The Federal Reserve reported that the US consumer debt in the second quarter of 2021 had totaled more than 4.2 billion dollars.
Thus, you’re not alone if you currently struggle with your debts.
Furthermore, if you are searching for a method to help you effectively manage your debt and pay it off quickly, taking out a debt consolidation loan might be the answer.
Multiple Debts and Your Credit Score
It is crucial to know that having multiple debts doesn’t necessarily hurt your credit score.
However, there are factors you need to watch out for.
This includes not being able to manage your debts properly.
When you have multiple debts, the reality is that it tends to have different interest rates and repayment schedules.
Because of this, you also tend to forget and mismanage your debt repayments.
Once you miss a loan repayment, it is expected that your credit score will experience a negative impact, which can lead to limited loan options in the future.
Knowing what is an outstanding debt and how it affects your credit score is not enough; you’ll need to find an effective solution to eliminating your problem.
That’s where debt consolidation comes in.
Related: Credit Scores Are Easy to Raise: Reach Excellent
What Is a Debt Consolidation Loan?
A debt consolidation loan is when you turn multiple debts into a single loan that includes one monthly payment and, preferably, a lower interest rate.
In addition, taking out a debt consolidation loan makes your debts more manageable since you don’t have to worry about different monthly payments and due dates; this helps a lot in paying them off easier and faster.
It is essential to know that debt consolidation loans usually have a fixed interest rate.
This means that the interest rate of your loan from start to finish will remain the same.
Thus, if you have two credit cards with different minimum payments and interest rates, you could take advantage of a debt consolidation loan to pay them off, which leaves you with one monthly debt repayment instead of two.

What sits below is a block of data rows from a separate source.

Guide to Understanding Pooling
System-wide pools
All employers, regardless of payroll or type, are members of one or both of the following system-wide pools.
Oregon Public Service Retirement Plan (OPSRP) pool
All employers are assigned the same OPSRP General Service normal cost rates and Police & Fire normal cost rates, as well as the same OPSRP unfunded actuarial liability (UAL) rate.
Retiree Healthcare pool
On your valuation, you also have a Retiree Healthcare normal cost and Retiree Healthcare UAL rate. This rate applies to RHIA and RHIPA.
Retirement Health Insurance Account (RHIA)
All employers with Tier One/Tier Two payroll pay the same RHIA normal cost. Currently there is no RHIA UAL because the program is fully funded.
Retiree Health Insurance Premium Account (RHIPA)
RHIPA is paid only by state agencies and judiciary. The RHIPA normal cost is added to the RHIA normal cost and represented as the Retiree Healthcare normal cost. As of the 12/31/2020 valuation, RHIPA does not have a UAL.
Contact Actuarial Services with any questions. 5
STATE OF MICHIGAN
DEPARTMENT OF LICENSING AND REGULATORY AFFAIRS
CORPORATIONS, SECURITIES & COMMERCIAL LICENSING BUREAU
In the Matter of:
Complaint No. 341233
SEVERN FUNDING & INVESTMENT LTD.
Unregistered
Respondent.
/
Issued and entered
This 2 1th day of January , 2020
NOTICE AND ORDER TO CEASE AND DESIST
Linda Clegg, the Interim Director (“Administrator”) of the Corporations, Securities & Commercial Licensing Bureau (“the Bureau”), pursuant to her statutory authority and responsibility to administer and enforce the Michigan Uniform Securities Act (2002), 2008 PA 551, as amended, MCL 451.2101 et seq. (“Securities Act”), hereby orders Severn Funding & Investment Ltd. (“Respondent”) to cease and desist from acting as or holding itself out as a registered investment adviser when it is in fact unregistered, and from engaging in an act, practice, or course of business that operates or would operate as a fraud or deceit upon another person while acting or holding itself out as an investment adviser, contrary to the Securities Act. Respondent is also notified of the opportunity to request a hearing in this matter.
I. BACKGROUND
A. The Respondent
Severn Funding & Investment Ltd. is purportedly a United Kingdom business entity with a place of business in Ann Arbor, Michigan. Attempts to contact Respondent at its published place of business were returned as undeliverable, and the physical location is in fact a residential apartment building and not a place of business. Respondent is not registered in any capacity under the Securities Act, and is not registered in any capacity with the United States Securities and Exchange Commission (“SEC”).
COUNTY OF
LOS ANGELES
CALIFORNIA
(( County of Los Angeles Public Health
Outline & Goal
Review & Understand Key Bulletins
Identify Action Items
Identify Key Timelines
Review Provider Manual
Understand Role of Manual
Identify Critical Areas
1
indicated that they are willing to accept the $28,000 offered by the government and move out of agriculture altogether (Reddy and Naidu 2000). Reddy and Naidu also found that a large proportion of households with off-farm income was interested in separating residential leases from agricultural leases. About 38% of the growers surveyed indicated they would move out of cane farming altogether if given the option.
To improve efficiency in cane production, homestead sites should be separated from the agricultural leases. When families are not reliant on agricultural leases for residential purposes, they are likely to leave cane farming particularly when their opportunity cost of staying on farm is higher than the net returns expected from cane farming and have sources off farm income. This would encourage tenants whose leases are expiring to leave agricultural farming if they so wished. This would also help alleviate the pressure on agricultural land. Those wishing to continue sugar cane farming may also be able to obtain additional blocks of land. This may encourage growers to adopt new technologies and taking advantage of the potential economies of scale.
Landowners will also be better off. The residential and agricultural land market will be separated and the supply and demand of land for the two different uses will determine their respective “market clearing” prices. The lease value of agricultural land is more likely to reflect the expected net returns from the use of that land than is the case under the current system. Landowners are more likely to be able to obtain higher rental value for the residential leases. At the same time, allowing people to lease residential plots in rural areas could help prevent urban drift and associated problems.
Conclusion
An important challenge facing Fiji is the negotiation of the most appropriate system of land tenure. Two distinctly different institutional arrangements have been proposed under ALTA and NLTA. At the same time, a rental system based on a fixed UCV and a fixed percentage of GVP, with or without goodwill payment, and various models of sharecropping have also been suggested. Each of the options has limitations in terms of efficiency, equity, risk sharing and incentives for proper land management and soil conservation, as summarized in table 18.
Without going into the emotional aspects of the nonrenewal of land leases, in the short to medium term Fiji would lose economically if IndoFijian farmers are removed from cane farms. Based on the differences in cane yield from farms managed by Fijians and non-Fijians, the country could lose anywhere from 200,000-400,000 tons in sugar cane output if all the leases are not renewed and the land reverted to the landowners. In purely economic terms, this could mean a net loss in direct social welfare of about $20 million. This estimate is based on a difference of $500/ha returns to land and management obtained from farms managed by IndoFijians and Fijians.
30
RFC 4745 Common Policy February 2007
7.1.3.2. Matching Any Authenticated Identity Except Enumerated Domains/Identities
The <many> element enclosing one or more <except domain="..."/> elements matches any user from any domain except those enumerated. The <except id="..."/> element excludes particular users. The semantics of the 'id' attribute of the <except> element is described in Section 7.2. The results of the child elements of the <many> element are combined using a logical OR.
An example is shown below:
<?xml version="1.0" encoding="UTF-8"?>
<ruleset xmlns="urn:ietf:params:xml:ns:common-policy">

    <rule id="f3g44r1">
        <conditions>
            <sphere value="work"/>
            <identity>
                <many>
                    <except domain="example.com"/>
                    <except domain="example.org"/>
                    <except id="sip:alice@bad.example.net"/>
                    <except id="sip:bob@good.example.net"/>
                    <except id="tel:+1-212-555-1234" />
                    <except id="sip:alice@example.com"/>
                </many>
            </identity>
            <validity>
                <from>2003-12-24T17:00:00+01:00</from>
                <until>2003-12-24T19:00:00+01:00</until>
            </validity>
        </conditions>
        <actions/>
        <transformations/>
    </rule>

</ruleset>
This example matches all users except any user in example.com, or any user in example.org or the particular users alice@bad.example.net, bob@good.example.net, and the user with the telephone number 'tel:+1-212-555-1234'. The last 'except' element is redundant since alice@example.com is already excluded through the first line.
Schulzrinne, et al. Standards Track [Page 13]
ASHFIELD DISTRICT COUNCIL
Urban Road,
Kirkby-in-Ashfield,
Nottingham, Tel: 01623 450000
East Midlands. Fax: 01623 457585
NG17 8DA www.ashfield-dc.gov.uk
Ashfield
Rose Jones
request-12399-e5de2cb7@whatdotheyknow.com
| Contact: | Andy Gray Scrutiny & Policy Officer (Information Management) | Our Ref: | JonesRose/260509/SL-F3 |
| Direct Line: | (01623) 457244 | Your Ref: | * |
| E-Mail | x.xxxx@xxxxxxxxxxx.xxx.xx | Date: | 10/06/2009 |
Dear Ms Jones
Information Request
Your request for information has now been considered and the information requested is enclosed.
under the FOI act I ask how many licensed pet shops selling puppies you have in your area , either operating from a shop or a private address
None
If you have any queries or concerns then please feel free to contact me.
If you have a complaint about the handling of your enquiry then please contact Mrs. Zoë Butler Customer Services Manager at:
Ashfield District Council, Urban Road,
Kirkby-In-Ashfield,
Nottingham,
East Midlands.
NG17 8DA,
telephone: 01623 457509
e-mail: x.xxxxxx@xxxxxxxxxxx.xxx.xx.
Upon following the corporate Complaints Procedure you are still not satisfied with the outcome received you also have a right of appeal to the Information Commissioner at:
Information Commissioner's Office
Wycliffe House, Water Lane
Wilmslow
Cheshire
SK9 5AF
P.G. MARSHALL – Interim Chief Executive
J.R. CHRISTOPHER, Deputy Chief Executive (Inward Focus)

A debt consolidation loan is considered a way to refinance your debt.
First, you’ll need to apply for a loan to cover your existing debts.
Once approved, you can then use the money to repay your debt balances.
After this, you can then start repaying your new loan during its set period.
Benefits of Debt Consolidation Loan
Getting a debt consolidation loan has several benefits you should consider:
#1. Save Money on Interest
A debt consolidation loan makes sense if it can offer you a lower interest rate than what you are currently paying with your existing debts.
This is why you can save money on interest.
#2. Pay Off Debt Fast
When getting a debt consolidation loan, the loan amount will be used to pay off your multiple existing debts.
This places you on a faster track in repaying them in full.
#3. Simplify Monthly Payments
As emphasized earlier, a debt consolidation loan can turn your many debts into one.
This means you only have to think of one payment and due date instead of multiple.
As a result, it simplifies your monthly payments and lessens your chances of missing payments, which can boost your credit score.
#4. Fixed Monthly Loan Repayments
Debt consolidation loans tend to be fixed installment loans.
This means that you’ll know when the life of the loan ends.
Drawbacks of Debt Consolidation Loan
Knowing the cons of taking out a debt consolidation loan is essential in making a firm decision that can affect your financial situation.
Here are the drawbacks of taking out a debt consolidation loan:
#1. Won’t Solve Financial Issues
Debt consolidation can help you make your debt repayments easier and pay them off quickly.
However, it can’t solve your financial issues, especially when you decide to have multiple debts again.
This can enlarge your overall debt, which makes it challenging to manage and can impact your credit score.
#2. Upfront Costs
It is crucial to know that some debt consolidation loans might come with fees.
Examples of these fees include prepayment penalties, balance transfer fees, annual fees, and many more.
Thus, before you get a debt consolidation loan, it would be best to ask the lender first about upfront costs.
#3. Pay More in Interest
When it comes to a debt consolidation loan, paying more interest can happen in two ways.
The first will depend on your loan amount, credit score, and debt-to-income ratio.
This usually happens when you can’t qualify for a lower interest rate.
On the other hand, the second one can happen if you use the debt consolidation loan to help lower your monthly payments, which is usually done by stretching the repayment timeline.
Unfortunately, this will likely make you pay more interest in the long run.
To Wrap It Up
A debt consolidation loan doesn’t only help you stay organized when it comes to your debts.
It also helps a lot in paying them off fast since you only have to pay your obligations in a single payment instead of multiple ones.
Furthermore, taking out a debt consolidation loan and making on-time payments can boost your credit score, which is an advantage if you decide to get a loan in the future.